◆ GIVEN INSTRUCTION ◆
Copy the records below line for line, changing nothing.

◆ DATA LINES ◆

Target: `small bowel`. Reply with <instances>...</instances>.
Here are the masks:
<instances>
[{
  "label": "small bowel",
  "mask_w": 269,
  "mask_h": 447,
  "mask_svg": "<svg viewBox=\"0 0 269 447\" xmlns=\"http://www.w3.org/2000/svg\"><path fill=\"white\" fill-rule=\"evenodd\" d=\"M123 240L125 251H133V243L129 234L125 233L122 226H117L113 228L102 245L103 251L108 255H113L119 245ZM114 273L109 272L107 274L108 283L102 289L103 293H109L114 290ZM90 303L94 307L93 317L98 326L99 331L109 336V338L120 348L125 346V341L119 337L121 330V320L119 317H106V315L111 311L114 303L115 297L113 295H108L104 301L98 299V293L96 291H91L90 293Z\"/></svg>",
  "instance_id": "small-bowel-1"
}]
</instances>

◆ PROBLEM SOLUTION ◆
Target: `small bowel`. Reply with <instances>...</instances>.
Here are the masks:
<instances>
[{
  "label": "small bowel",
  "mask_w": 269,
  "mask_h": 447,
  "mask_svg": "<svg viewBox=\"0 0 269 447\" xmlns=\"http://www.w3.org/2000/svg\"><path fill=\"white\" fill-rule=\"evenodd\" d=\"M123 240L125 251H133V243L129 234L125 233L122 226H117L113 228L102 245L103 251L108 255H113L119 245ZM114 273L109 272L107 274L108 283L102 289L103 293H109L114 290ZM90 303L94 307L93 317L98 326L99 331L109 336V338L120 348L125 346V341L119 337L121 330V320L119 317H106V315L111 311L114 303L115 297L113 295H108L104 301L98 299V293L96 291H91L90 293Z\"/></svg>",
  "instance_id": "small-bowel-1"
}]
</instances>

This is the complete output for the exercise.